Report every line of the entries below that contains the string "tidak". Case counts.

[[ Records for processing, beginning ]]

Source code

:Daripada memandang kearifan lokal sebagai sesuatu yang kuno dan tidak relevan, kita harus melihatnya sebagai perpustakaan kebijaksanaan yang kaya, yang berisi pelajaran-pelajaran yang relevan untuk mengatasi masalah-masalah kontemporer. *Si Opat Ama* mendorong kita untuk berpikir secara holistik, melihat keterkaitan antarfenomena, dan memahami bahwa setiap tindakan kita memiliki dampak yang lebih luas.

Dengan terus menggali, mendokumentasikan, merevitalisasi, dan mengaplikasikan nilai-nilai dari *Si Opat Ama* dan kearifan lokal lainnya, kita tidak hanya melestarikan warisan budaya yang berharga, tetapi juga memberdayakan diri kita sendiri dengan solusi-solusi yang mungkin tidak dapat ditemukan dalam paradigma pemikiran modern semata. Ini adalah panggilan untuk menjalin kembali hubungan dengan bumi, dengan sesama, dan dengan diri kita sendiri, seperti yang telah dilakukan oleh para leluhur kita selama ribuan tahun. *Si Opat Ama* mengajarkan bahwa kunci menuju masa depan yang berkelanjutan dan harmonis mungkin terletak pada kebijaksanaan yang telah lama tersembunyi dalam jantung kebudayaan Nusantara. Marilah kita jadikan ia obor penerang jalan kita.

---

[[ Records for processing, end ]]
[[ Records for processing, beginning ]]

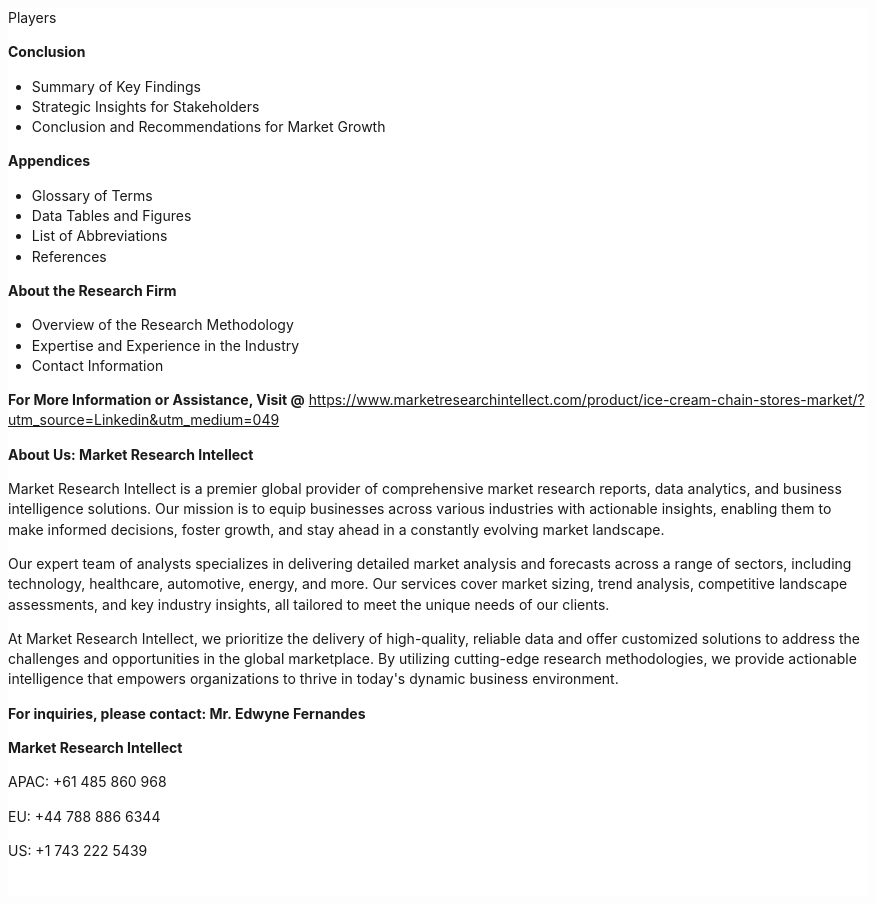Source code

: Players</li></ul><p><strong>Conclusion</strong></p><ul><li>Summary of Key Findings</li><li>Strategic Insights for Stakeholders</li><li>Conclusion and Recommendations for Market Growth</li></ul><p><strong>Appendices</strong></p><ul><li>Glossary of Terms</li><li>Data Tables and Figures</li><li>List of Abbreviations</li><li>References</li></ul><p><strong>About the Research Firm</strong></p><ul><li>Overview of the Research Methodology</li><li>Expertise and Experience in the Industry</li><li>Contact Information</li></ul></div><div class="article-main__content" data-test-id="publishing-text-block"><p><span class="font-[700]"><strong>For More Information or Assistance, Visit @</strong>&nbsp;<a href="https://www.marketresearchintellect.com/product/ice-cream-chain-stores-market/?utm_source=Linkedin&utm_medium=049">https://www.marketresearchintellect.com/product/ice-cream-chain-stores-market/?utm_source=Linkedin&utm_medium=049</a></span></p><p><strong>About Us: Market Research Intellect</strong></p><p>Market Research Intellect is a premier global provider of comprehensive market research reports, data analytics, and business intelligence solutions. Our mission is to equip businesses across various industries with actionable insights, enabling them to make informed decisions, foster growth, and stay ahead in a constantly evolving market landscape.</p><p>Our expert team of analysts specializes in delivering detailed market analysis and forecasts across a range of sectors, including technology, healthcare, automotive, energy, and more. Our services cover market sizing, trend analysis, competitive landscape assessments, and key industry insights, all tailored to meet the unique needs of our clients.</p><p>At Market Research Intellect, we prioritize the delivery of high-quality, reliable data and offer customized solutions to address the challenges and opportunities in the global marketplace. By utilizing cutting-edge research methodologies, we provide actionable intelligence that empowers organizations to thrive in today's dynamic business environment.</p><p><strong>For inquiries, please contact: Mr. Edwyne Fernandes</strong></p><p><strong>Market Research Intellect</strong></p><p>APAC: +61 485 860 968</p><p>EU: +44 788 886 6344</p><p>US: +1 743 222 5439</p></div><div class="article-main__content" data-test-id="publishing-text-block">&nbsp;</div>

[[ Records for processing, end ]]

**Task output:**
:Daripada memandang kearifan lokal sebagai sesuatu yang kuno dan tidak relevan, kita harus melihatnya sebagai perpustakaan kebijaksanaan yang kaya, yang berisi pelajaran-pelajaran yang relevan untuk mengatasi masalah-masalah kontemporer. *Si Opat Ama* mendorong kita untuk berpikir secara holistik, melihat keterkaitan antarfenomena, dan memahami bahwa setiap tindakan kita memiliki dampak yang lebih luas.
Dengan terus menggali, mendokumentasikan, merevitalisasi, dan mengaplikasikan nilai-nilai dari *Si Opat Ama* dan kearifan lokal lainnya, kita tidak hanya melestarikan warisan budaya yang berharga, tetapi juga memberdayakan diri kita sendiri dengan solusi-solusi yang mungkin tidak dapat ditemukan dalam paradigma pemikiran modern semata. Ini adalah panggilan untuk menjalin kembali hubungan dengan bumi, dengan sesama, dan dengan diri kita sendiri, seperti yang telah dilakukan oleh para leluhur kita selama ribuan tahun. *Si Opat Ama* mengajarkan bahwa kunci menuju masa depan yang berkelanjutan dan harmonis mungkin terletak pada kebijaksanaan yang telah lama tersembunyi dalam jantung kebudayaan Nusantara. Marilah kita jadikan ia obor penerang jalan kita.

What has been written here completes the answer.